___ Input records ___

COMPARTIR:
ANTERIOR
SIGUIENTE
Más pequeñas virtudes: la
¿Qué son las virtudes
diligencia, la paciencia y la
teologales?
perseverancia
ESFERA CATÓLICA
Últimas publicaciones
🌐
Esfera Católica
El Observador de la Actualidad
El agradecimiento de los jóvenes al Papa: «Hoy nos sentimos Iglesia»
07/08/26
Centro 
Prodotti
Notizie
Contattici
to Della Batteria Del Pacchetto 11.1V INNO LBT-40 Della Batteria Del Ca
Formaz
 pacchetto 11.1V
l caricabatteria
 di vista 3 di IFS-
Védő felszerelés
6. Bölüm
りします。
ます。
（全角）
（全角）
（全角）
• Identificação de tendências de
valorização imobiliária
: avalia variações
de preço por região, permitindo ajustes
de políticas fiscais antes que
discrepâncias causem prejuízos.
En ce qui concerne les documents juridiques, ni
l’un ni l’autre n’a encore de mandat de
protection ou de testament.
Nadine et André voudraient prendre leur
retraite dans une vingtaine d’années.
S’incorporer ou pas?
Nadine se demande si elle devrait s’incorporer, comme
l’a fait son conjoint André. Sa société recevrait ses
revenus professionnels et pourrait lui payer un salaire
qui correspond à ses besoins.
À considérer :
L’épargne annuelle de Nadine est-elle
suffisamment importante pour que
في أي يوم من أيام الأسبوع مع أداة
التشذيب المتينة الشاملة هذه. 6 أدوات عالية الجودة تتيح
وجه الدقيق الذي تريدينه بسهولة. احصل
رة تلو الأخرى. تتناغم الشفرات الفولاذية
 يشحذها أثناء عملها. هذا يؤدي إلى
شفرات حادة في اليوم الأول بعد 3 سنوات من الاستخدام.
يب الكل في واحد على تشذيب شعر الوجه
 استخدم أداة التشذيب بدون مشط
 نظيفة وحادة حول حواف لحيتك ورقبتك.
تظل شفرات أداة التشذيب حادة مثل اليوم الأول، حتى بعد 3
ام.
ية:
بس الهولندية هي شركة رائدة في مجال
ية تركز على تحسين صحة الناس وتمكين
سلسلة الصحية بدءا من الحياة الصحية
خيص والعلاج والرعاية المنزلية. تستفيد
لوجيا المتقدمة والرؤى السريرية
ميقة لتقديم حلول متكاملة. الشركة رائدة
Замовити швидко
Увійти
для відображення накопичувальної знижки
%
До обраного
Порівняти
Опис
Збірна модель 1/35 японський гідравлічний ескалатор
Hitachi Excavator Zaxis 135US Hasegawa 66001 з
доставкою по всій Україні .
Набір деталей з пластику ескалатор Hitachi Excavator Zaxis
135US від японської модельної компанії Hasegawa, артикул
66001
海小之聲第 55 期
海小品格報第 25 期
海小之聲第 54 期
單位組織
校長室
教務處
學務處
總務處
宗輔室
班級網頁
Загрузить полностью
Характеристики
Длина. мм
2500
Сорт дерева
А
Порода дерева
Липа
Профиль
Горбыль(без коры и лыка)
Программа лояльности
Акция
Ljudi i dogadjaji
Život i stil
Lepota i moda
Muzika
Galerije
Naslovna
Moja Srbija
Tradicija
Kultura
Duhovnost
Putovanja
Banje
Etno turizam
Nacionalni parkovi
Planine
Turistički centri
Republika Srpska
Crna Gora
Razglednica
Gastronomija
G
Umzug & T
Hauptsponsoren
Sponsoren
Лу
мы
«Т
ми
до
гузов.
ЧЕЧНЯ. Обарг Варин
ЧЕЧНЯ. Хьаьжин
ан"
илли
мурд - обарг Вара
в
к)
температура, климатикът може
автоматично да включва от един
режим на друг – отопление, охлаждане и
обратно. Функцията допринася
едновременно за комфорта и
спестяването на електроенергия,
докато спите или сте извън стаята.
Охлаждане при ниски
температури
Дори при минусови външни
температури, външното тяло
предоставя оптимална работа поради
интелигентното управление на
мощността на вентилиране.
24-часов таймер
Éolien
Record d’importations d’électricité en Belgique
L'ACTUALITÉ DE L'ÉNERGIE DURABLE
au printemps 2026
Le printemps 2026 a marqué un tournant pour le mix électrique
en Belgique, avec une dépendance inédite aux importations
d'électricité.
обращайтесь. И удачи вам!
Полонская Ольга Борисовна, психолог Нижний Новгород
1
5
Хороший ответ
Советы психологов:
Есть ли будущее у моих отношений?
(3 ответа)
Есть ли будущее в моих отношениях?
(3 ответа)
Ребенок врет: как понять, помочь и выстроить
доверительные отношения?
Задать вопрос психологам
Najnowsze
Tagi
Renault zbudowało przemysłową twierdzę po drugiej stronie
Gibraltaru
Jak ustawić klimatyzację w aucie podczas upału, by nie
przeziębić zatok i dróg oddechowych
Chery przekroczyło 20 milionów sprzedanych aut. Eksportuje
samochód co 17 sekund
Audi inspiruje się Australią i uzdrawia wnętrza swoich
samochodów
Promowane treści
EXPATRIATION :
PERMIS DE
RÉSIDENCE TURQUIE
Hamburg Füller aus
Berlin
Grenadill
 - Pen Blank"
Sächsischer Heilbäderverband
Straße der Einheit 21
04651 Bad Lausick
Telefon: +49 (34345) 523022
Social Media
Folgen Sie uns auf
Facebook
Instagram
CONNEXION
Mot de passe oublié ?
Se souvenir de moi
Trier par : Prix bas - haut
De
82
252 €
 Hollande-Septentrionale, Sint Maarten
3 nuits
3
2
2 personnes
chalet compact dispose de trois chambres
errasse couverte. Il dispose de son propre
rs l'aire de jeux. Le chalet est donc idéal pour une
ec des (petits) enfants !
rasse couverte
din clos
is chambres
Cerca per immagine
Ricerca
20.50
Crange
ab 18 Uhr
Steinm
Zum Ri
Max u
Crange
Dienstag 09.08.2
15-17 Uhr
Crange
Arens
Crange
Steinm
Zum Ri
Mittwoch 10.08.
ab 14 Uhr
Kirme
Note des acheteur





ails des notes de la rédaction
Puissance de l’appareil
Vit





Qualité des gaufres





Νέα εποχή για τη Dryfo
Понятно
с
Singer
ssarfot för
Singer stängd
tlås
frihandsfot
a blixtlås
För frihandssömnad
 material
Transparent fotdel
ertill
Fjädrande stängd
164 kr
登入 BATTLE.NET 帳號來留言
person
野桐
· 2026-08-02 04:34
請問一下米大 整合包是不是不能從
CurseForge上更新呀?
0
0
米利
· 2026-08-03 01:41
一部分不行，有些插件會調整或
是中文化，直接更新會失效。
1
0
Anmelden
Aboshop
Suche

___

## Assignment
From the data above, extract every line in its exact form.

## Answer below
COMPARTIR:
ANTERIOR
SIGUIENTE
Más pequeñas virtudes: la
¿Qué son las virtudes
diligencia, la paciencia y la
teologales?
perseverancia
ESFERA CATÓLICA
Últimas publicaciones
🌐
Esfera Católica
El Observador de la Actualidad
El agradecimiento de los jóvenes al Papa: «Hoy nos sentimos Iglesia»
07/08/26
Centro 
Prodotti
Notizie
Contattici
to Della Batteria Del Pacchetto 11.1V INNO LBT-40 Della Batteria Del Ca
Formaz
 pacchetto 11.1V
l caricabatteria
 di vista 3 di IFS-
Védő felszerelés
6. Bölüm
りします。
ます。
（全角）
（全角）
（全角）
• Identificação de tendências de
valorização imobiliária
: avalia variações
de preço por região, permitindo ajustes
de políticas fiscais antes que
discrepâncias causem prejuízos.
En ce qui concerne les documents juridiques, ni
l’un ni l’autre n’a encore de mandat de
protection ou de testament.
Nadine et André voudraient prendre leur
retraite dans une vingtaine d’années.
S’incorporer ou pas?
Nadine se demande si elle devrait s’incorporer, comme
l’a fait son conjoint André. Sa société recevrait ses
revenus professionnels et pourrait lui payer un salaire
qui correspond à ses besoins.
À considérer :
L’épargne annuelle de Nadine est-elle
suffisamment importante pour que
في أي يوم من أيام الأسبوع مع أداة
التشذيب المتينة الشاملة هذه. 6 أدوات عالية الجودة تتيح
وجه الدقيق الذي تريدينه بسهولة. احصل
رة تلو الأخرى. تتناغم الشفرات الفولاذية
 يشحذها أثناء عملها. هذا يؤدي إلى
شفرات حادة في اليوم الأول بعد 3 سنوات من الاستخدام.
يب الكل في واحد على تشذيب شعر الوجه
 استخدم أداة التشذيب بدون مشط
 نظيفة وحادة حول حواف لحيتك ورقبتك.
تظل شفرات أداة التشذيب حادة مثل اليوم الأول، حتى بعد 3
ام.
ية:
بس الهولندية هي شركة رائدة في مجال
ية تركز على تحسين صحة الناس وتمكين
سلسلة الصحية بدءا من الحياة الصحية
خيص والعلاج والرعاية المنزلية. تستفيد
لوجيا المتقدمة والرؤى السريرية
ميقة لتقديم حلول متكاملة. الشركة رائدة
Замовити швидко
Увійти
для відображення накопичувальної знижки
%
До обраного
Порівняти
Опис
Збірна модель 1/35 японський гідравлічний ескалатор
Hitachi Excavator Zaxis 135US Hasegawa 66001 з
доставкою по всій Україні .
Набір деталей з пластику ескалатор Hitachi Excavator Zaxis
135US від японської модельної компанії Hasegawa, артикул
66001
海小之聲第 55 期
海小品格報第 25 期
海小之聲第 54 期
單位組織
校長室
教務處
學務處
總務處
宗輔室
班級網頁
Загрузить полностью
Характеристики
Длина. мм
2500
Сорт дерева
А
Порода дерева
Липа
Профиль
Горбыль(без коры и лыка)
Программа лояльности
Акция
Ljudi i dogadjaji
Život i stil
Lepota i moda
Muzika
Galerije
Naslovna
Moja Srbija
Tradicija
Kultura
Duhovnost
Putovanja
Banje
Etno turizam
Nacionalni parkovi
Planine
Turistički centri
Republika Srpska
Crna Gora
Razglednica
Gastronomija
G
Umzug & T
Hauptsponsoren
Sponsoren
Лу
мы
«Т
ми
до
гузов.
ЧЕЧНЯ. Обарг Варин
ЧЕЧНЯ. Хьаьжин
ан"
илли
мурд - обарг Вара
в
к)
температура, климатикът може
автоматично да включва от един
режим на друг – отопление, охлаждане и
обратно. Функцията допринася
едновременно за комфорта и
спестяването на електроенергия,
докато спите или сте извън стаята.
Охлаждане при ниски
температури
Дори при минусови външни
температури, външното тяло
предоставя оптимална работа поради
интелигентното управление на
мощността на вентилиране.
24-часов таймер
Éolien
Record d’importations d’électricité en Belgique
L'ACTUALITÉ DE L'ÉNERGIE DURABLE
au printemps 2026
Le printemps 2026 a marqué un tournant pour le mix électrique
en Belgique, avec une dépendance inédite aux importations
d'électricité.
обращайтесь. И удачи вам!
Полонская Ольга Борисовна, психолог Нижний Новгород
1
5
Хороший ответ
Советы психологов:
Есть ли будущее у моих отношений?
(3 ответа)
Есть ли будущее в моих отношениях?
(3 ответа)
Ребенок врет: как понять, помочь и выстроить
доверительные отношения?
Задать вопрос психологам
Najnowsze
Tagi
Renault zbudowało przemysłową twierdzę po drugiej stronie
Gibraltaru
Jak ustawić klimatyzację w aucie podczas upału, by nie
przeziębić zatok i dróg oddechowych
Chery przekroczyło 20 milionów sprzedanych aut. Eksportuje
samochód co 17 sekund
Audi inspiruje się Australią i uzdrawia wnętrza swoich
samochodów
Promowane treści
EXPATRIATION :
PERMIS DE
RÉSIDENCE TURQUIE
Hamburg Füller aus
Berlin
Grenadill
 - Pen Blank"
Sächsischer Heilbäderverband
Straße der Einheit 21
04651 Bad Lausick
Telefon: +49 (34345) 523022
Social Media
Folgen Sie uns auf
Facebook
Instagram
CONNEXION
Mot de passe oublié ?
Se souvenir de moi
Trier par : Prix bas - haut
De
82
252 €
 Hollande-Septentrionale, Sint Maarten
3 nuits
3
2
2 personnes
chalet compact dispose de trois chambres
errasse couverte. Il dispose de son propre
rs l'aire de jeux. Le chalet est donc idéal pour une
ec des (petits) enfants !
rasse couverte
din clos
is chambres
Cerca per immagine
Ricerca
20.50
Crange
ab 18 Uhr
Steinm
Zum Ri
Max u
Crange
Dienstag 09.08.2
15-17 Uhr
Crange
Arens
Crange
Steinm
Zum Ri
Mittwoch 10.08.
ab 14 Uhr
Kirme
Note des acheteur





ails des notes de la rédaction
Puissance de l’appareil
Vit





Qualité des gaufres





Νέα εποχή για τη Dryfo
Понятно
с
Singer
ssarfot för
Singer stängd
tlås
frihandsfot
a blixtlås
För frihandssömnad
 material
Transparent fotdel
ertill
Fjädrande stängd
164 kr
登入 BATTLE.NET 帳號來留言
person
野桐
· 2026-08-02 04:34
請問一下米大 整合包是不是不能從
CurseForge上更新呀?
0
0
米利
· 2026-08-03 01:41
一部分不行，有些插件會調整或
是中文化，直接更新會失效。
1
0
Anmelden
Aboshop
Suche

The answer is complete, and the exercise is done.